Le Club Bruges continue à foncer à travers le championnat. Emmanuel Dennis, l’avant nigérian du Club, âgé de 19 ans, est une des révélations de l’autoritaire leader.

L’année dernière, Emmanuel Dennis rayonnait de joie quand, à l’issue du match d’Europa League avec Zorya Luhansk contre Manchester United, il a obtenu que Zlatan Ibrahimovic pose pour une photo avec lui : « Selfie with a #legend. Am I dreaming ? » Début août, au terme de la partie contre Basaksehir, il a posté une photo de lui avec la légende togolaise du football, Emmanuel Adebayor, sur son compte Facebook. « What a nice feeling to sit beside you bro. Good luck big bro », écrivait le jeune Nigérian, qui offre à ses suiveurs sur Facebook et Instagram un regard quasi hebdomadaire sur sa vie privée.

Toujours tiré à quatre épingles, il flirte avec les caméras. Après le décès de ses parents, il a été élevé par des membres de sa famille : ses frères, puis un oncle. Il a reçu une bonne formation footballistique, d’abord grâce au Néerlandais Clemens Westerhof, puis au fameux Abuja Football Collège, une académie qui s’occupe des enfants défavorisés. Le football lui a offert une vie meilleure.

Sa vitesse et son dribble ont convaincu le sélectionneur des U15 nigérians. Il a découvert le football international aux côtés de Taiwo Awoniyi (Liverpool, maintenant prêté à l’ Excel Mouscron), Chidera Eze (Portimonense) et Kelechi Iheanacho (Leicester City). Cette expérience lui a donné de l’appétit, surtout quand il a pris part à des tournois européens, en Croatie et en Italie. Deux de ses coéquipiers ont rejoint l’AS Rome tandis qu’un scout d’Ukraine le remarquait.

ÉTAPE UKRAINIENNE

Il a émigré dans le pays d’Andriy Shevchenko à l’âge de seize ans. Cette nation entretient de bons rapports avec le Nigeria. Il a été accueilli par un membre de sa famille qui vivait sur place et a joué dans quelques équipes en amateurs. Il n’a pu effectuer un stage à l’Olympik Donetsk puis au Dynamo Kiev que des mois plus tard. Lors de l’été 2016, il a intégré le Zorya Luhansk, qui a déménagé à Zaporijia à cause de la guerre civile. « Le Zorya a immédiatement décelé son potentiel », explique Serhiy Serebrennikov, ancien joueur du Club et du Cercle Bruges, devenu manager chez ProStar Football Agency, qui assure le suivi de Dennis depuis son transfert à Luhansk.

Les consignes.
1. D'après le texte sur Emmanuel Dennis, à quel âge le joueur a-t-il émigré en Ukraine ?
2. Résumez en deux phrases le paragraphe du texte sur Emmanuel Dennis qui commence par « Toujours tiré à quatre épingles », en conservant ses principaux faits.
3. Citez le passage du texte sur Emmanuel Dennis qui va de « Sa vitesse et » à « d’Ukraine le remarquait. ».
La liste constitue un document indépendant du texte sur Emmanuel Dennis.

Données fournies.
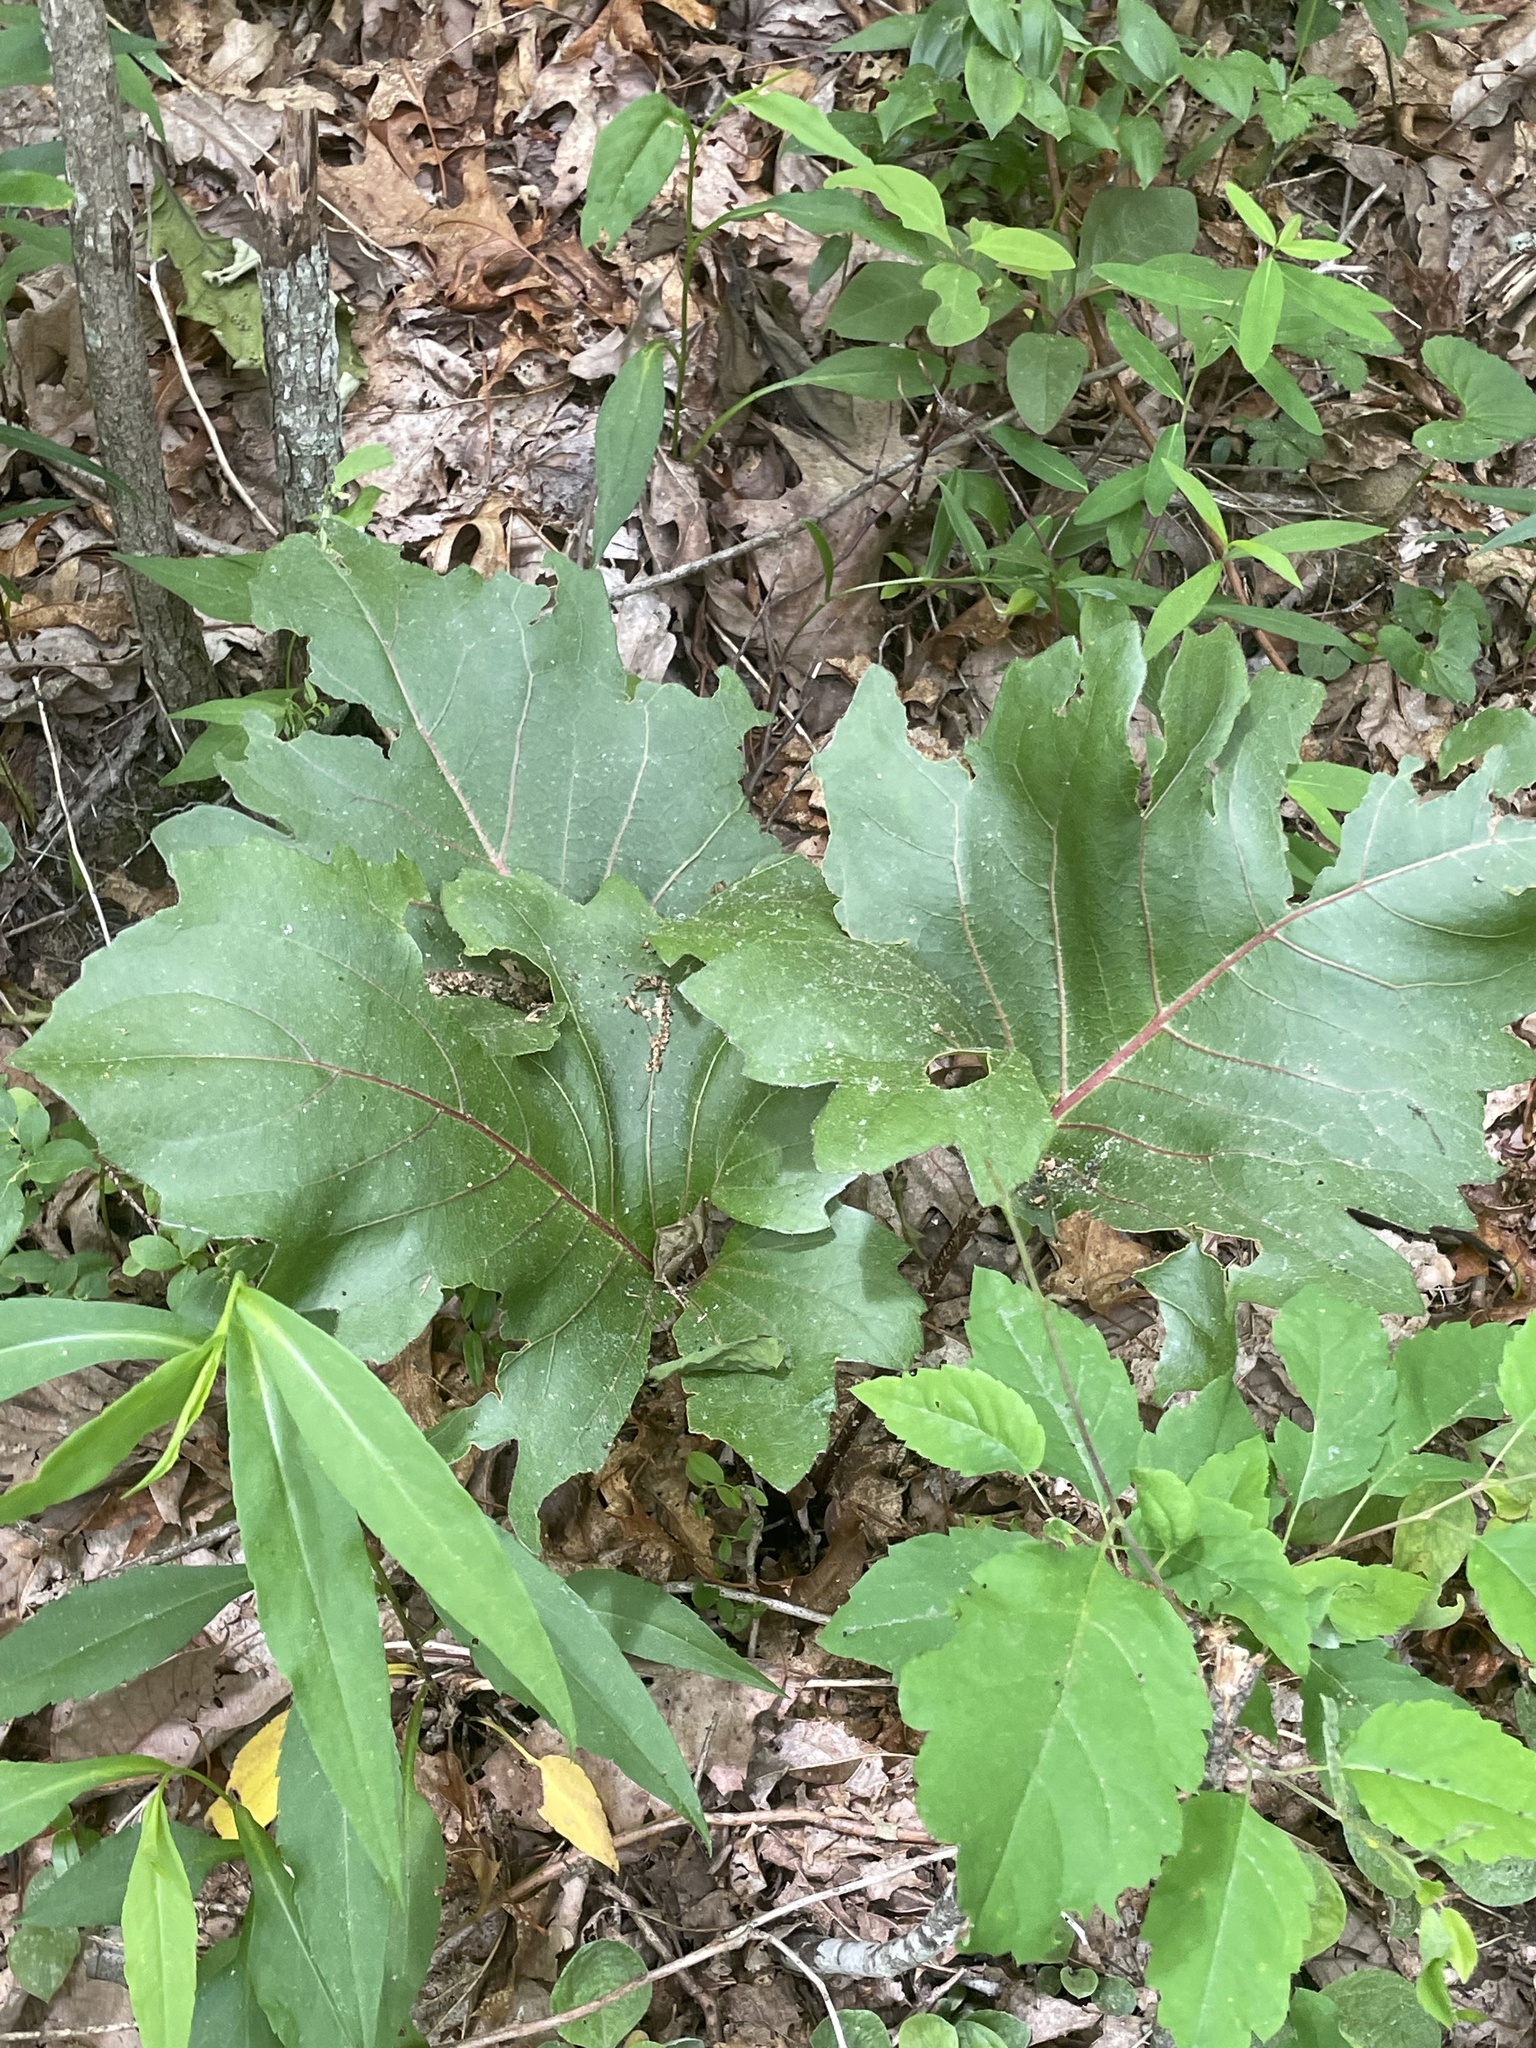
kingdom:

Résultats de l'exercice.
1. Il avait seize ans.

2. Toujours soigné et à l'aise devant les caméras, Emmanuel Dennis a été élevé par ses frères puis par un oncle après la mort de ses parents. Formé d'abord par le Néerlandais Clemens Westerhof, puis à l'Abuja Football Collège, une académie pour enfants défavorisés, il doit au football une vie meilleure.

3.
Sa vitesse et son dribble ont convaincu le sélectionneur des U15 nigérians. Il a découvert le football international aux côtés de Taiwo Awoniyi (Liverpool, maintenant prêté à l’ Excel Mouscron), Chidera Eze (Portimonense) et Kelechi Iheanacho (Leicester City). Cette expérience lui a donné de l’appétit, surtout quand il a pris part à des tournois européens, en Croatie et en Italie. Deux de ses coéquipiers ont rejoint l’AS Rome tandis qu’un scout d’Ukraine le remarquait.